Ki-yong pretends to drop his ticket on the ground and glances quickly behind him. He feels his gut fold over his belt as he bends down. Once upon a time, he boasted a taut physique with hard muscles, envied by members of the combat team. The very fact that he spent time with the combat agents, professional assassins who specialized in infiltration and escape, meant he was in good shape. But that was a long time ago. He is becoming an average middle-aged South Korean man, his belly round, his chest puny, and his arms jiggly. People relax when they look at his belly. They assume that someone like him can't be a mugger. It's safest to be a man who is uninteresting, neither too old nor young. Someone living a settled life. The kind of man who supports his family but is ignored by them. These ordinary men sometimes take part in risky transactions when the opportunity presents itself, their hearts racing, trying to believe they're safe because everyone does it. They can become mired in a bog of corruption, perhaps in the form of kickbacks, bribery, or slush funds, and they don't foolishly dream that they can wade out of it. Nothing has changed since their college days when they clandestinely studied Kim Il Sung's Juche Idea. Some men say that being involved in politics is like balancing on prison walls—morally precarious. But Ki-yong believes that this is the common fate of all men. Those men who were once bewitched by illegal ideology in college are probably leading the same mundane life as Ki-yong. They would have realized the harsh reality that is capitalism and
quickly given their all to the world into which they were born.

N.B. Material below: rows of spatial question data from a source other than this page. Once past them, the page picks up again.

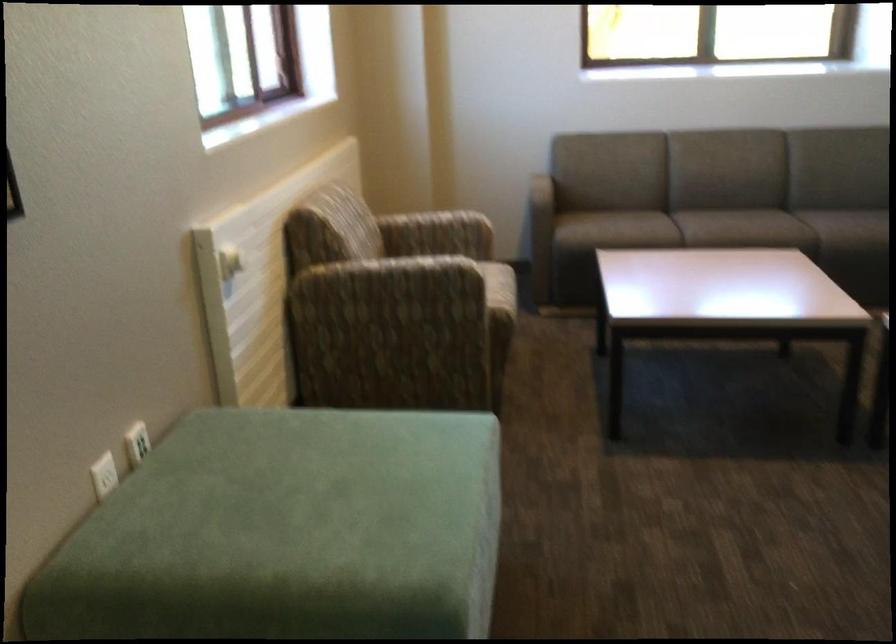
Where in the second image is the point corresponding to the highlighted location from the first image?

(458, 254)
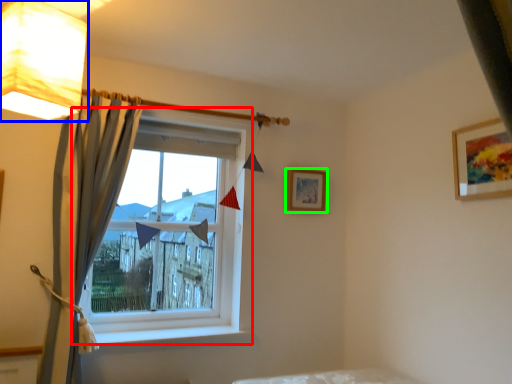
Question: Considering the real-world distances, which object is farthest from window (highlighted by a red box)? lamp (highlighted by a blue box) or picture frame (highlighted by a green box)?

Choices:
 (A) lamp
 (B) picture frame

Answer: (A)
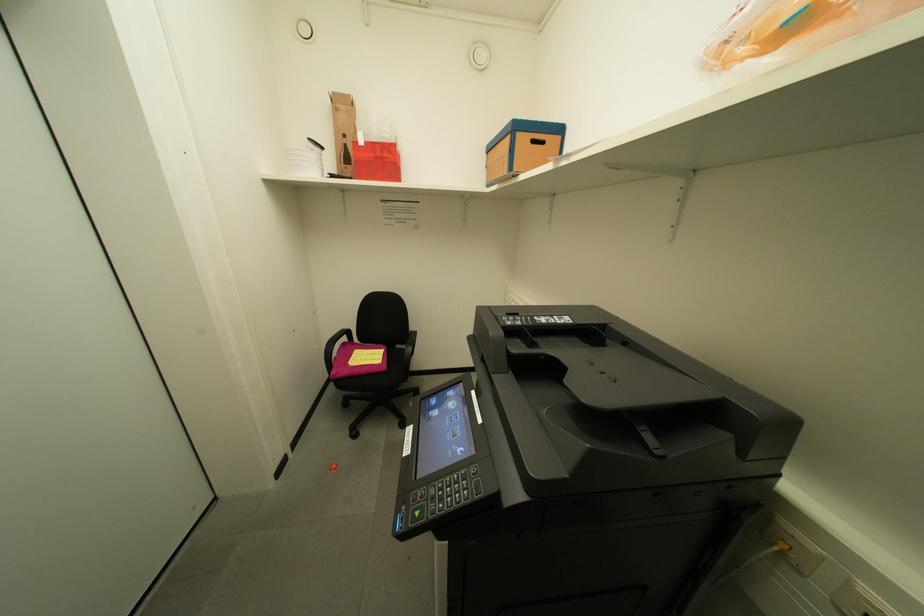
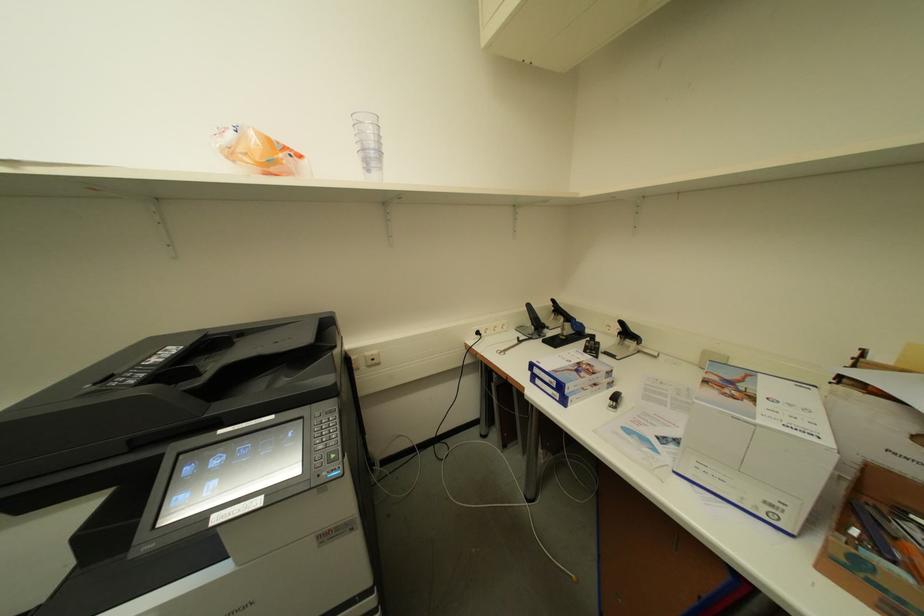
The images are taken continuously from a first-person perspective. In which direction is your viewpoint rotating?

The rotation direction of the camera is right-down.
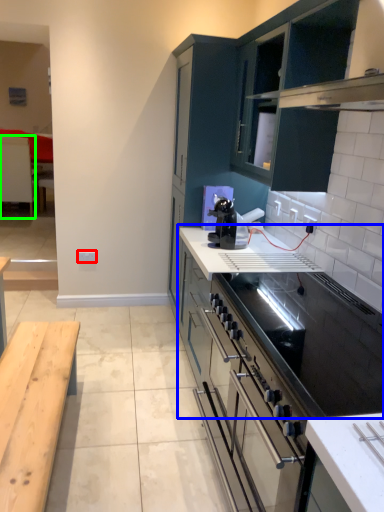
Question: Which object is the closest to the electric outlet (highlighted by a red box)? Choose among these: countertop (highlighted by a blue box) or table (highlighted by a green box).

Choices:
 (A) countertop
 (B) table

Answer: (A)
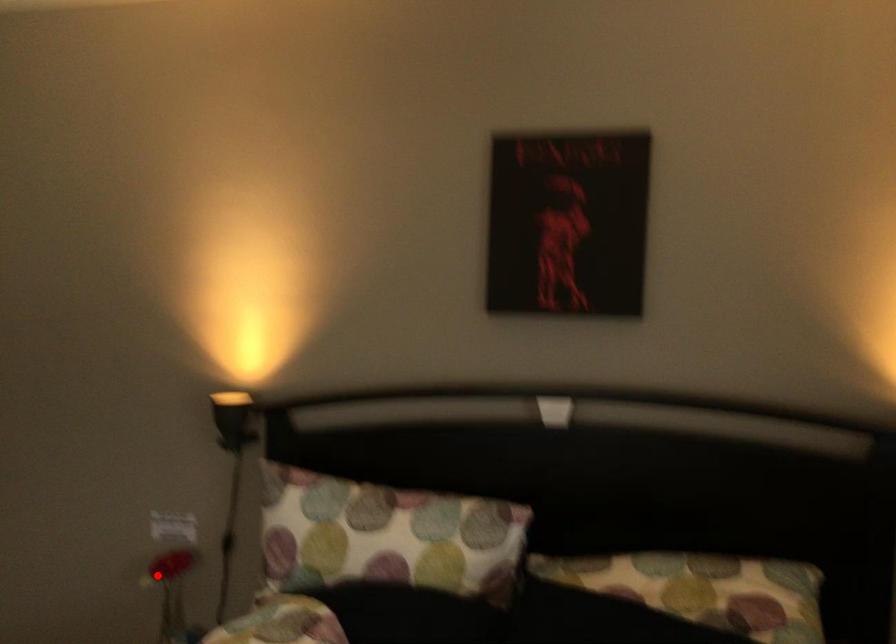
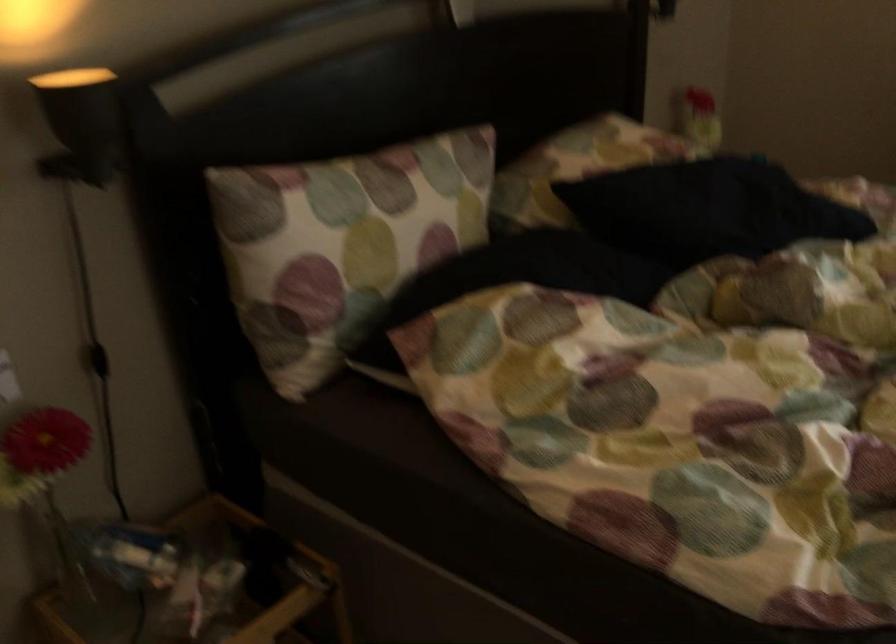
In the second image, find the point that corresponds to the highlighted location in the first image.

(46, 480)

Wading through the most dangerous moment of his life, Ki-yong knows nothing, other than that an order was issued.
I want to know more. I want to know more. I want to know more.

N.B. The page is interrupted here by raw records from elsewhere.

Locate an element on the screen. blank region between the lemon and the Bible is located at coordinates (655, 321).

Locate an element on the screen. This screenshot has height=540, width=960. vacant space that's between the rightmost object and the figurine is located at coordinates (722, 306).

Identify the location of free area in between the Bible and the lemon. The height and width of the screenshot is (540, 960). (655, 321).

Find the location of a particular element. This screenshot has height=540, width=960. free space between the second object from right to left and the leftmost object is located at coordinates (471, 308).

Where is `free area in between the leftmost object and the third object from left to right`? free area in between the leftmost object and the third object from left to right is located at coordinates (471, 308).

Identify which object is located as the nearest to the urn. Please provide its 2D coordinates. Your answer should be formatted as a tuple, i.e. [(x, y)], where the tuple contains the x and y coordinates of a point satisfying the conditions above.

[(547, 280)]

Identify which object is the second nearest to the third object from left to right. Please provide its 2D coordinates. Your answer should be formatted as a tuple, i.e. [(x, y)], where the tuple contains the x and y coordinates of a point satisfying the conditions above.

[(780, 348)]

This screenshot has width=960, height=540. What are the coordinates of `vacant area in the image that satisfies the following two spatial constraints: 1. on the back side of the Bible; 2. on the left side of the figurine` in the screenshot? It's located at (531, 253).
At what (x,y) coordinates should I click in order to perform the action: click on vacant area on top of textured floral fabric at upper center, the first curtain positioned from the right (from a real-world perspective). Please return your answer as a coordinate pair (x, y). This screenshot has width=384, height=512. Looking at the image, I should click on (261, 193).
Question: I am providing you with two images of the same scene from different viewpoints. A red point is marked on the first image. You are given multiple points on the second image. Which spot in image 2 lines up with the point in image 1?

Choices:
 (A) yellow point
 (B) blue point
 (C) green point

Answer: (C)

Ki-yong thirsts to know—not what is going on, but whether he is the only target. He needs to know whether the others are aware of what is going on. Why was he given Order 4? Was his identity revealed or did he inadvertently leak something? The two possibilities sound like the same thing, but they are actually very different. If it is the former, the authorities are recalling him for his protection; the latter, to punish him. But there is no way to know which it is until he returns. During the Cold War, the KGB had overseas spies return to Moscow under the pretext of holding an important discussion, then killed them. A furnace waited for the moles who aided the enemy. The shamed spies were slowly slid into the smelter's melting iron, surrounded by their colleagues, like the Terminator. Of course, sometimes there really was a discussion, and afterward they would be sent back out again.
I don't know. I don't know. I don't know. I don't know a thing.
Ki-yong has no idea what is happening. He has been living as a forgotten spy since Lee Sang-hyok was purged. As he hasn't engaged in very many activities there hasn't been much chance to be discovered. But you never know. It is possible that he unwittingly made a fatal error, or it could always be a misunderstanding. Anyway, he has less than a day. He has to find something out, anything, before the deadline. There has to be a clue somewhere.
I'm sure there was some kind of sign but I just didn't notice it. What happened to me in the past few days? Was there an odd phone call or a stranger following me? If there had been, wouldn't I have noticed it?
No, his
senses could have been dulled because he's been living complacently for so long.